Find the moment of inertia of a plate cut in shape of a right angled triangle of mass $ M $ , side $ AC = BC = a $ , about an axis perpendicular to the plane of the plate passing through midpoint of side AB

(A) $ \dfrac{{M{a^2}}}{{12}} $
(B) $ \dfrac{{M{a^2}}}{6} $
(C) $ \dfrac{{M{a^2}}}{3} $
(D) $ \dfrac{{2M{a^2}}}{3} $

Answer 1

Hint : A rectangle can be made by combining two right-angled triangles. The moment of inertia of a triangle about an axis can be said to be half the moment of inertia of a rectangle about the same axis.

Formula used: In this solution we will be using the following formula;
 $ I = \dfrac{1}{6}M{a^2} $ where $ I $ is the moment of inertia of a square plate about its centre axis perpendicular to the plane of the plate, $ M $ is the mass of the plate, and $ a $ is the length of the sides.

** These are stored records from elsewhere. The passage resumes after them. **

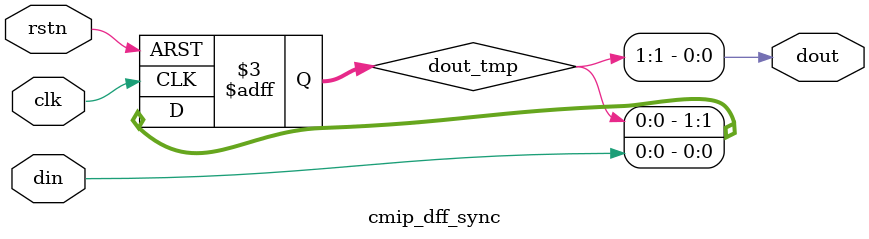
<source format=sv>
/* Copyright bosc
 * author: zhaohong
 * Function: handel synchronize for 1bit signal.*/
module cmip_dff_sync #(
parameter RST_VALUE    = 1'b0,
parameter N            = 2  //min is 2.
)
(
input           clk  ,
input           rstn ,
input           din  ,
output wire     dout  
);

reg  [N-1:0]    dout_tmp;  
integer i;
always @(posedge clk or negedge rstn)
begin
    if (~rstn)
        dout_tmp[N-1:0] <= {N{1'b0}};
    else 
        dout_tmp[N-1:0] <= {dout_tmp[N-2:0],din};
end
assign dout = dout_tmp[N-1];

endmodule

</source>
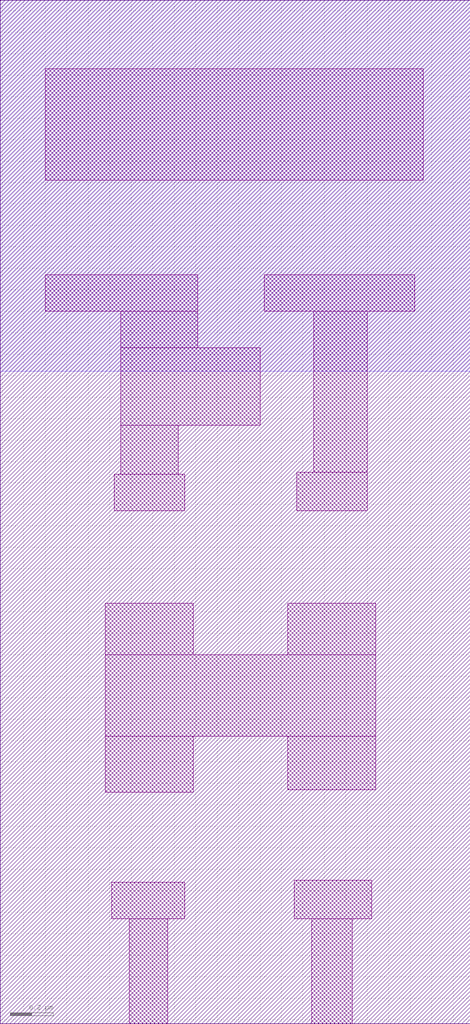
<source format=lef>
VERSION 5.7 ;
  NOWIREEXTENSIONATPIN ON ;
  DIVIDERCHAR "/" ;
  BUSBITCHARS "[]" ;
UNITS
  DATABASE MICRONS 200 ;
END UNITS

LAYER via2
  TYPE CUT ;
END via2

LAYER via
  TYPE CUT ;
END via

LAYER nwell
  TYPE MASTERSLICE ;
END nwell

LAYER via3
  TYPE CUT ;
END via3

LAYER pwell
  TYPE MASTERSLICE ;
END pwell

LAYER via4
  TYPE CUT ;
END via4

LAYER mcon
  TYPE CUT ;
END mcon

LAYER met6
  TYPE ROUTING ;
  WIDTH 0.030000 ;
  SPACING 0.040000 ;
  DIRECTION HORIZONTAL ;
END met6

LAYER met1
  TYPE ROUTING ;
  WIDTH 0.140000 ;
  SPACING 0.140000 ;
  DIRECTION HORIZONTAL ;
END met1

LAYER met3
  TYPE ROUTING ;
  WIDTH 0.300000 ;
  SPACING 0.300000 ;
  DIRECTION HORIZONTAL ;
END met3

LAYER met2
  TYPE ROUTING ;
  WIDTH 0.140000 ;
  SPACING 0.140000 ;
  DIRECTION HORIZONTAL ;
END met2

LAYER met4
  TYPE ROUTING ;
  WIDTH 0.300000 ;
  SPACING 0.300000 ;
  DIRECTION HORIZONTAL ;
END met4

LAYER met5
  TYPE ROUTING ;
  WIDTH 1.600000 ;
  SPACING 1.600000 ;
  DIRECTION HORIZONTAL ;
END met5

LAYER li1
  TYPE ROUTING ;
  WIDTH 0.170000 ;
  SPACING 0.170000 ;
  DIRECTION HORIZONTAL ;
END li1

MACRO sky130_hilas_tacoreblock2
  CLASS BLOCK ;
  FOREIGN sky130_hilas_tacoreblock2 ;
  ORIGIN 0.610 1.920 ;
  SIZE 2.190 BY 4.770 ;
  OBS
      LAYER nwell ;
        RECT -0.610 1.120 1.580 2.850 ;
      LAYER li1 ;
        RECT -0.400 2.010 1.360 2.530 ;
        RECT -0.400 1.400 0.310 1.570 ;
        RECT 0.620 1.400 1.320 1.570 ;
        RECT -0.050 1.230 0.310 1.400 ;
        RECT -0.050 0.870 0.600 1.230 ;
        RECT -0.050 0.640 0.220 0.870 ;
        RECT 0.850 0.650 1.100 1.400 ;
        RECT -0.080 0.470 0.250 0.640 ;
        RECT 0.770 0.470 1.100 0.650 ;
        RECT -0.120 -0.200 0.290 0.040 ;
        RECT 0.730 -0.200 1.140 0.040 ;
        RECT -0.120 -0.580 1.140 -0.200 ;
        RECT -0.120 -0.840 0.290 -0.580 ;
        RECT 0.730 -0.830 1.140 -0.580 ;
        RECT -0.090 -1.430 0.250 -1.260 ;
        RECT 0.760 -1.430 1.120 -1.250 ;
        RECT -0.010 -1.920 0.170 -1.430 ;
        RECT 0.840 -1.920 1.030 -1.430 ;
  END
END sky130_hilas_tacoreblock2
END LIBRARY


</source>
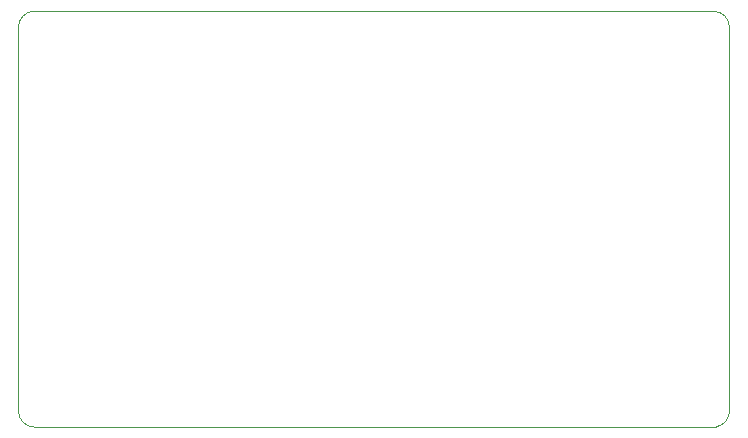
<source format=gko>
G04 Layer_Color=16720538*
%FSLAX24Y24*%
%MOIN*%
G70*
G01*
G75*
%ADD70C,0.0039*%
D70*
X3897Y4428D02*
G03*
X4428Y3897I532J1D01*
G01*
D02*
G03*
X4429Y3897I1J40D01*
G01*
X27165D02*
G03*
X27197Y3914I0J40D01*
G01*
D02*
G03*
X27599Y4429I-130J515D01*
G01*
Y17224D02*
G03*
X27067Y17756I-532J0D01*
G01*
X4430Y17756D02*
G03*
X4429Y17756I-1J-40D01*
G01*
D02*
G03*
X3897Y17225I0J-532D01*
G01*
D02*
G03*
X3897Y17224I40J-1D01*
G01*
X3897Y4429D02*
G03*
X3897Y4428I532J0D01*
G01*
X4429Y3897D02*
X27165D01*
X27599Y4429D02*
Y17224D01*
X4430Y17756D02*
X27067Y17756D01*
X3897Y4429D02*
Y17224D01*
Y4429D02*
X3897Y4429D01*
M02*

</source>
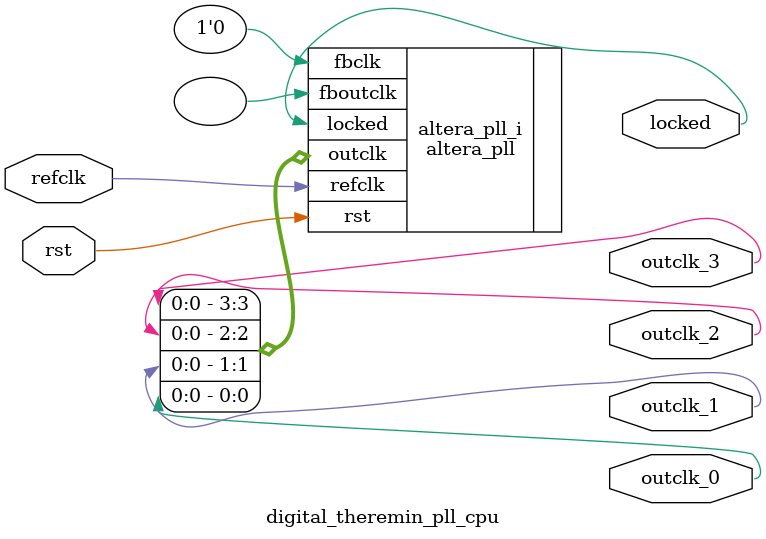
<source format=v>
`timescale 1ns/10ps
module  digital_theremin_pll_cpu(

	// interface 'refclk'
	input wire refclk,

	// interface 'reset'
	input wire rst,

	// interface 'outclk0'
	output wire outclk_0,

	// interface 'outclk1'
	output wire outclk_1,

	// interface 'outclk2'
	output wire outclk_2,

	// interface 'outclk3'
	output wire outclk_3,

	// interface 'locked'
	output wire locked
);

	altera_pll #(
		.fractional_vco_multiplier("false"),
		.reference_clock_frequency("50.0 MHz"),
		.operation_mode("direct"),
		.number_of_clocks(4),
		.output_clock_frequency0("50.000000 MHz"),
		.phase_shift0("0 ps"),
		.duty_cycle0(50),
		.output_clock_frequency1("15.000000 MHz"),
		.phase_shift1("0 ps"),
		.duty_cycle1(50),
		.output_clock_frequency2("50.000000 MHz"),
		.phase_shift2("-3333 ps"),
		.duty_cycle2(50),
		.output_clock_frequency3("25.000000 MHz"),
		.phase_shift3("0 ps"),
		.duty_cycle3(50),
		.output_clock_frequency4("0 MHz"),
		.phase_shift4("0 ps"),
		.duty_cycle4(50),
		.output_clock_frequency5("0 MHz"),
		.phase_shift5("0 ps"),
		.duty_cycle5(50),
		.output_clock_frequency6("0 MHz"),
		.phase_shift6("0 ps"),
		.duty_cycle6(50),
		.output_clock_frequency7("0 MHz"),
		.phase_shift7("0 ps"),
		.duty_cycle7(50),
		.output_clock_frequency8("0 MHz"),
		.phase_shift8("0 ps"),
		.duty_cycle8(50),
		.output_clock_frequency9("0 MHz"),
		.phase_shift9("0 ps"),
		.duty_cycle9(50),
		.output_clock_frequency10("0 MHz"),
		.phase_shift10("0 ps"),
		.duty_cycle10(50),
		.output_clock_frequency11("0 MHz"),
		.phase_shift11("0 ps"),
		.duty_cycle11(50),
		.output_clock_frequency12("0 MHz"),
		.phase_shift12("0 ps"),
		.duty_cycle12(50),
		.output_clock_frequency13("0 MHz"),
		.phase_shift13("0 ps"),
		.duty_cycle13(50),
		.output_clock_frequency14("0 MHz"),
		.phase_shift14("0 ps"),
		.duty_cycle14(50),
		.output_clock_frequency15("0 MHz"),
		.phase_shift15("0 ps"),
		.duty_cycle15(50),
		.output_clock_frequency16("0 MHz"),
		.phase_shift16("0 ps"),
		.duty_cycle16(50),
		.output_clock_frequency17("0 MHz"),
		.phase_shift17("0 ps"),
		.duty_cycle17(50),
		.pll_type("General"),
		.pll_subtype("General")
	) altera_pll_i (
		.rst	(rst),
		.outclk	({outclk_3, outclk_2, outclk_1, outclk_0}),
		.locked	(locked),
		.fboutclk	( ),
		.fbclk	(1'b0),
		.refclk	(refclk)
	);
endmodule


</source>
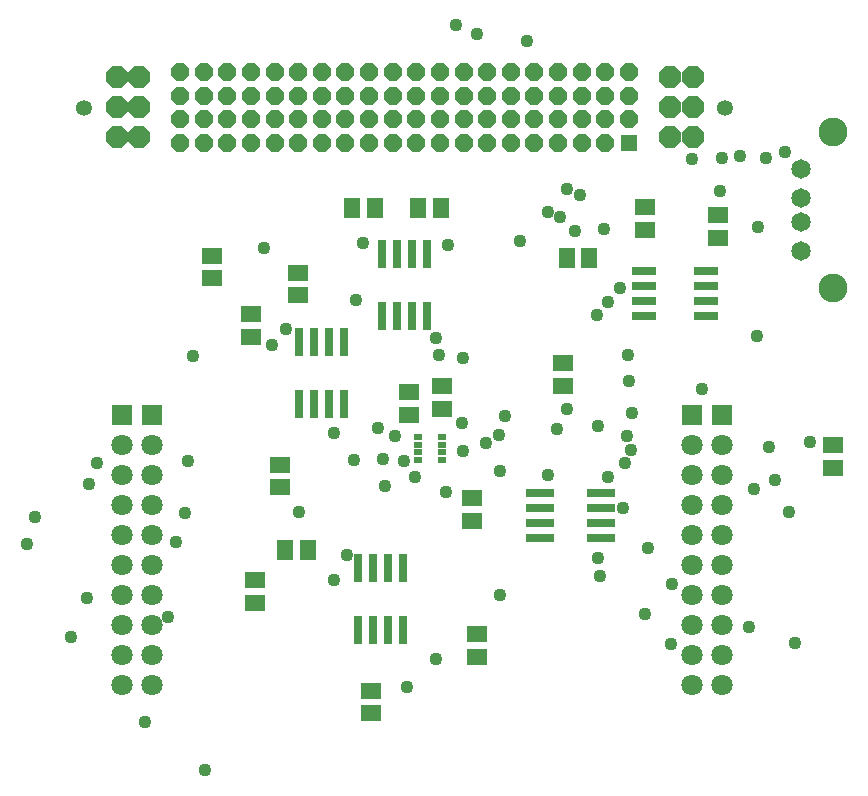
<source format=gts>
G75*
%MOIN*%
%OFA0B0*%
%FSLAX25Y25*%
%IPPOS*%
%LPD*%
%AMOC8*
5,1,8,0,0,1.08239X$1,22.5*
%
%ADD10R,0.08100X0.03000*%
%ADD11R,0.07096X0.07096*%
%ADD12C,0.07096*%
%ADD13C,0.05324*%
%ADD14OC8,0.07096*%
%ADD15R,0.05679X0.05679*%
%ADD16OC8,0.05679*%
%ADD17R,0.06506X0.05718*%
%ADD18R,0.05718X0.06506*%
%ADD19R,0.02962X0.09261*%
%ADD20R,0.09261X0.02962*%
%ADD21R,0.02569X0.01978*%
%ADD22C,0.06506*%
%ADD23C,0.09655*%
%ADD24C,0.04362*%
D10*
X0236075Y0169800D03*
X0236075Y0174800D03*
X0236075Y0179800D03*
X0236075Y0184800D03*
X0256675Y0184800D03*
X0256675Y0179800D03*
X0256675Y0174800D03*
X0256675Y0169800D03*
D11*
X0251800Y0136800D03*
X0261800Y0136800D03*
X0071800Y0136800D03*
X0061800Y0136800D03*
D12*
X0061800Y0046800D03*
X0061800Y0056800D03*
X0071800Y0056800D03*
X0071800Y0046800D03*
X0071800Y0066800D03*
X0071800Y0076800D03*
X0061800Y0076800D03*
X0061800Y0066800D03*
X0061800Y0086800D03*
X0071800Y0086800D03*
X0071800Y0096800D03*
X0071800Y0106800D03*
X0061800Y0106800D03*
X0061800Y0096800D03*
X0061800Y0116800D03*
X0071800Y0116800D03*
X0071800Y0126800D03*
X0061800Y0126800D03*
X0251800Y0126800D03*
X0261800Y0126800D03*
X0261800Y0116800D03*
X0251800Y0116800D03*
X0251800Y0106800D03*
X0261800Y0106800D03*
X0261800Y0096800D03*
X0251800Y0096800D03*
X0251800Y0086800D03*
X0261800Y0086800D03*
X0261800Y0076800D03*
X0251800Y0076800D03*
X0251800Y0066800D03*
X0261800Y0066800D03*
X0261800Y0056800D03*
X0251800Y0056800D03*
X0251800Y0046800D03*
X0261800Y0046800D03*
D13*
X0263020Y0239167D03*
X0049280Y0239167D03*
D14*
X0060146Y0239285D03*
X0067548Y0239285D03*
X0067548Y0229285D03*
X0060146Y0229285D03*
X0060146Y0249285D03*
X0067548Y0249285D03*
X0244752Y0249281D03*
X0252154Y0249281D03*
X0252154Y0239281D03*
X0244752Y0239281D03*
X0244752Y0229281D03*
X0252154Y0229281D03*
D15*
X0230953Y0227474D03*
D16*
X0223079Y0227474D03*
X0215205Y0227474D03*
X0207331Y0227474D03*
X0199457Y0227474D03*
X0191583Y0227474D03*
X0183709Y0227474D03*
X0175835Y0227474D03*
X0167961Y0227474D03*
X0160087Y0227474D03*
X0152213Y0227474D03*
X0144339Y0227474D03*
X0136465Y0227474D03*
X0128591Y0227474D03*
X0120717Y0227474D03*
X0112843Y0227474D03*
X0104969Y0227474D03*
X0097095Y0227474D03*
X0089221Y0227474D03*
X0081347Y0227474D03*
X0081347Y0235348D03*
X0089221Y0235348D03*
X0097095Y0235348D03*
X0104969Y0235348D03*
X0112843Y0235348D03*
X0120717Y0235348D03*
X0128591Y0235348D03*
X0136465Y0235348D03*
X0144339Y0235348D03*
X0152213Y0235348D03*
X0160087Y0235348D03*
X0167961Y0235348D03*
X0175835Y0235348D03*
X0183709Y0235348D03*
X0191583Y0235348D03*
X0199457Y0235348D03*
X0207331Y0235348D03*
X0215205Y0235348D03*
X0223079Y0235348D03*
X0230953Y0235348D03*
X0230953Y0243222D03*
X0223079Y0243222D03*
X0215205Y0243222D03*
X0207331Y0243222D03*
X0199457Y0243222D03*
X0191583Y0243222D03*
X0183709Y0243222D03*
X0175835Y0243222D03*
X0167961Y0243222D03*
X0160087Y0243222D03*
X0152213Y0243222D03*
X0144339Y0243222D03*
X0136465Y0243222D03*
X0128591Y0243222D03*
X0120717Y0243222D03*
X0112843Y0243222D03*
X0104969Y0243222D03*
X0097095Y0243222D03*
X0089221Y0243222D03*
X0081347Y0243222D03*
X0081347Y0251096D03*
X0089221Y0251096D03*
X0097095Y0251096D03*
X0104969Y0251096D03*
X0112843Y0251096D03*
X0120717Y0251096D03*
X0128591Y0251096D03*
X0136465Y0251096D03*
X0144339Y0251096D03*
X0152213Y0251096D03*
X0160087Y0251096D03*
X0167961Y0251096D03*
X0175835Y0251096D03*
X0183709Y0251096D03*
X0191583Y0251096D03*
X0199457Y0251096D03*
X0207331Y0251096D03*
X0215205Y0251096D03*
X0223079Y0251096D03*
X0230953Y0251096D03*
D17*
X0236275Y0205890D03*
X0236275Y0198410D03*
X0260575Y0195885D03*
X0260575Y0203365D03*
X0209050Y0153940D03*
X0209050Y0146460D03*
X0168500Y0146365D03*
X0168500Y0138885D03*
X0157700Y0136835D03*
X0157700Y0144315D03*
X0120550Y0176685D03*
X0120550Y0184165D03*
X0105100Y0170265D03*
X0105100Y0162785D03*
X0091850Y0182335D03*
X0091850Y0189815D03*
X0114725Y0120065D03*
X0114725Y0112585D03*
X0106375Y0081615D03*
X0106375Y0074135D03*
X0144875Y0044740D03*
X0144875Y0037260D03*
X0180425Y0056185D03*
X0180425Y0063665D03*
X0178700Y0101485D03*
X0178700Y0108965D03*
X0299050Y0119185D03*
X0299050Y0126665D03*
D18*
X0217790Y0189000D03*
X0210310Y0189000D03*
X0168265Y0205600D03*
X0160785Y0205600D03*
X0146140Y0205625D03*
X0138660Y0205625D03*
X0123840Y0091750D03*
X0116360Y0091750D03*
D19*
X0140725Y0085611D03*
X0145725Y0085611D03*
X0150725Y0085611D03*
X0155725Y0085611D03*
X0155725Y0065139D03*
X0150725Y0065139D03*
X0145725Y0065139D03*
X0140725Y0065139D03*
X0135875Y0140514D03*
X0130875Y0140514D03*
X0125875Y0140514D03*
X0120875Y0140514D03*
X0120875Y0160986D03*
X0125875Y0160986D03*
X0130875Y0160986D03*
X0135875Y0160986D03*
X0148500Y0169764D03*
X0153500Y0169764D03*
X0158500Y0169764D03*
X0163500Y0169764D03*
X0163500Y0190236D03*
X0158500Y0190236D03*
X0153500Y0190236D03*
X0148500Y0190236D03*
D20*
X0201239Y0110750D03*
X0201239Y0105750D03*
X0201239Y0100750D03*
X0201239Y0095750D03*
X0221711Y0095750D03*
X0221711Y0100750D03*
X0221711Y0105750D03*
X0221711Y0110750D03*
D21*
X0168660Y0121686D03*
X0168660Y0124245D03*
X0168660Y0126805D03*
X0168660Y0129364D03*
X0160590Y0129364D03*
X0160590Y0126805D03*
X0160590Y0124245D03*
X0160590Y0121686D03*
D22*
X0288358Y0191295D03*
X0288358Y0201138D03*
X0288358Y0209012D03*
X0288358Y0218855D03*
D23*
X0299028Y0230941D03*
X0299028Y0179209D03*
D24*
X0273600Y0162900D03*
X0255375Y0145350D03*
X0231075Y0148050D03*
X0230625Y0156600D03*
X0220275Y0170100D03*
X0224100Y0174375D03*
X0227925Y0179100D03*
X0212850Y0198000D03*
X0208125Y0202725D03*
X0204075Y0204525D03*
X0210375Y0212175D03*
X0214650Y0210150D03*
X0222525Y0198675D03*
X0194625Y0194850D03*
X0170775Y0193500D03*
X0142425Y0193950D03*
X0139950Y0175050D03*
X0116550Y0165375D03*
X0112050Y0160200D03*
X0085725Y0156375D03*
X0083925Y0121500D03*
X0083025Y0103950D03*
X0079875Y0094500D03*
X0077175Y0069525D03*
X0050400Y0075825D03*
X0045000Y0062775D03*
X0069525Y0034425D03*
X0089550Y0018225D03*
X0156825Y0045900D03*
X0166725Y0055350D03*
X0188100Y0076725D03*
X0221400Y0083025D03*
X0220500Y0089100D03*
X0237375Y0092250D03*
X0245250Y0080550D03*
X0236250Y0070425D03*
X0244800Y0060525D03*
X0271125Y0065925D03*
X0286425Y0060750D03*
X0284175Y0104400D03*
X0272475Y0112050D03*
X0279675Y0114975D03*
X0277650Y0126000D03*
X0291150Y0127575D03*
X0231750Y0125100D03*
X0230400Y0129825D03*
X0231975Y0137250D03*
X0220725Y0133200D03*
X0210150Y0138825D03*
X0207000Y0132075D03*
X0203850Y0116775D03*
X0188100Y0118125D03*
X0183150Y0127350D03*
X0187650Y0130050D03*
X0189675Y0136350D03*
X0175275Y0134100D03*
X0175500Y0124650D03*
X0159750Y0116100D03*
X0155925Y0121500D03*
X0148950Y0121950D03*
X0149625Y0113175D03*
X0139275Y0121725D03*
X0132525Y0130725D03*
X0147150Y0132300D03*
X0153000Y0129825D03*
X0170100Y0111150D03*
X0136800Y0090000D03*
X0132525Y0081675D03*
X0121050Y0104400D03*
X0167625Y0156600D03*
X0175500Y0155700D03*
X0166500Y0162450D03*
X0109350Y0192375D03*
X0053550Y0120825D03*
X0050850Y0113625D03*
X0032850Y0102825D03*
X0030375Y0093825D03*
X0224100Y0116100D03*
X0229500Y0120600D03*
X0228825Y0105750D03*
X0273825Y0199350D03*
X0261450Y0211500D03*
X0262125Y0222525D03*
X0267975Y0223200D03*
X0276525Y0222525D03*
X0282825Y0224325D03*
X0252000Y0222075D03*
X0196875Y0261225D03*
X0180450Y0263700D03*
X0173250Y0266625D03*
M02*

</source>
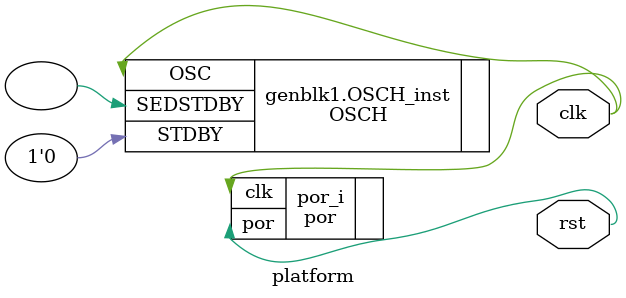
<source format=sv>
module platform
  #(
    use_pll = 0
    )
(
 output clk,
 output rst
 );

generate
   if (use_pll == 0) begin
      OSCH #(.NOM_FREQ("24.18"))
      OSCH_inst(.STDBY(1'b0),
                .OSC(clk),
                .SEDSTDBY());
   end else begin
      wire         osc_clk;

      OSCH #(.NOM_FREQ("7.00"))
      OSCH_inst(.STDBY(1'b0),
                .OSC(osc_clk),
                .SEDSTDBY());
      pll PLL_inst(.CLKI(osc_clk),
                   .CLKOP(),
                   .CLKOS(clk));
   end
endgenerate

por #(.cycles(3))
por_i(.por(rst),
      .clk(clk));

endmodule

</source>
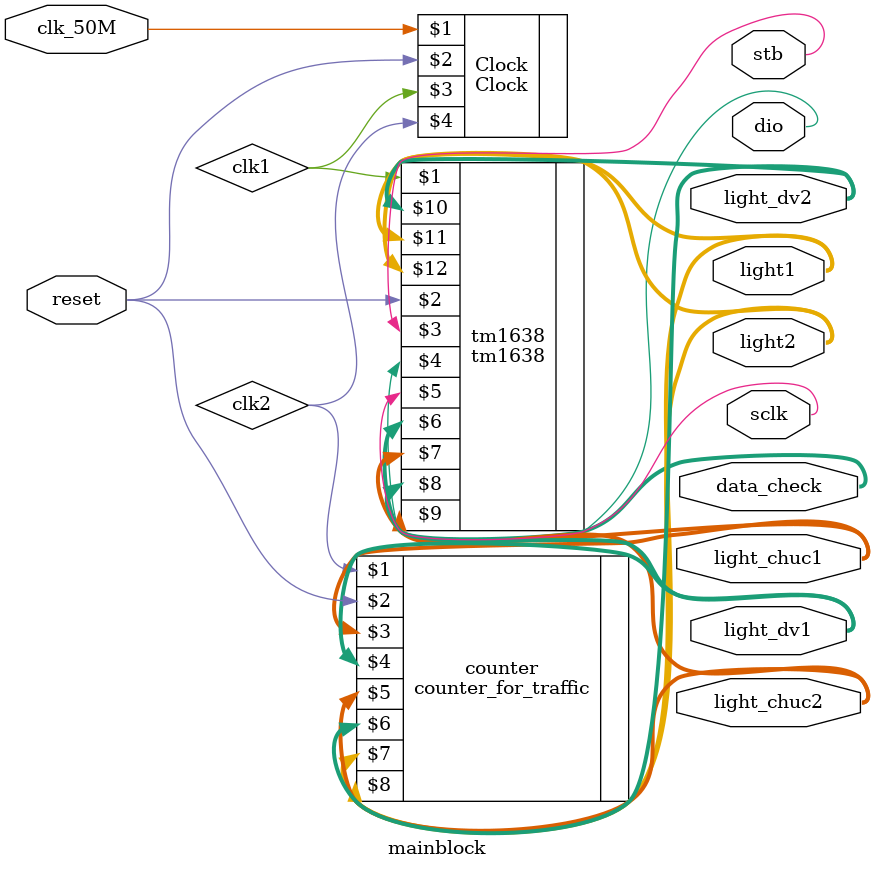
<source format=v>
`timescale 1ns / 1ps
module mainblock(clk_50M, reset, dio, sclk, stb, data_check, light_chuc1, light_dv1, light_chuc2, light_dv2,light1, light2);
input clk_50M, reset;
wire clk1, clk2;
output wire [3:0] light_chuc1, light_dv1, light_chuc2, light_dv2;
output wire dio, stb, sclk;
output wire [7:0] data_check;
output wire [1:0] light1, light2;
Clock Clock(clk_50M, reset, clk1, clk2);
tm1638 tm1638(clk1, reset, stb, dio, sclk, data_check, light_chuc1, light_dv1, light_chuc2, light_dv2, light1, light2);
counter_for_traffic counter (clk2, reset, light_chuc1, light_dv1, light_chuc2, light_dv2, light1, light2);

endmodule

</source>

Complete step by step answer

To find the moment of inertia of the triangular plate, let us join to it an imaginary triangular plate ABD of the same sides as shown in the figure. The combined structure gives a square, since sides AC and BC are equal. We have a square ACBD
Now, the moment of inertia of a square plate about its centre axis perpendicular to the plate is given as
 $ I = \dfrac{1}{6}M{a^2} $ where $ M $ is the mass of the plate, and $ a $ is the length of the sides.
Now, the mass of the triangular plate is $ M $ , then the mass of the square plate must be $ 2M $ .
Then moment of inertia of the square is
 $ I = \dfrac{1}{6}2M{a^2} = \dfrac{1}{3}M{a^2} $
Then, since, it’s about the same axis then the moment of inertia of the triangular plate is
 $ {I_t} = \dfrac{1}{2} \times \dfrac{1}{3}M{a^2} $
 $ \Rightarrow {I_t} = \dfrac{1}{6}M{a^2} $
Hence, the correct answer is option B.

Note
For clarity, the moment of inertia of the triangular plate is simply half of the square because moment of inertial can be added as
 $ {I_{ABC}} = {I_{ACBD}} - {I_{ABD}} $ where $ {I_{ABC}} $ , $ {I_{ACBD}} $ , and $ {I_{ABD}} $ is moment of inertia of triangle ABC, square ACBD and triangle ABD respectively.
Now, since we added an imaginary plate identical to original plate, then
 $ {I_{ABD}} = {I_{ABC}} = {I_t} $
Hence,
 $ {I_t} = {I_{ACBD}} - {I_t} $
By collecting like terms
 $ 2{I_t} = {I_{ACBD}} $
 $ \Rightarrow {I_t} = \dfrac{{{I_{ACBD}}}}{2} $